- [SUPPLIED DATA]:
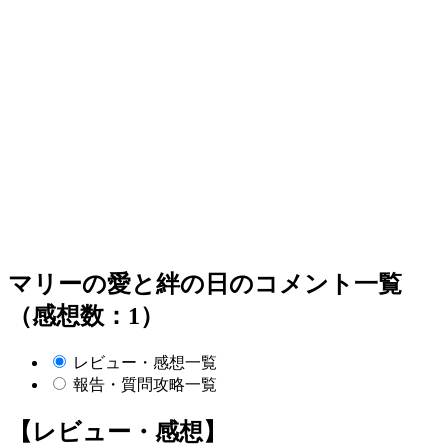
マリーの愛と絆の日のコメント一覧
（感想数：1）
レビュー・感想一覧
報告・質問攻略一覧
【レビュー・感想】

- [ACTION ITEM]:
Rewrite the text of these rows, replacing "一覧" with "リスト" and leaving everything else unchanged. Omit the pictures from your answer.

- [WRITTEN SOLUTION]:
マリーの愛と絆の日のコメントリスト
（感想数：1）
レビュー・感想リスト
報告・質問攻略リスト
【レビュー・感想】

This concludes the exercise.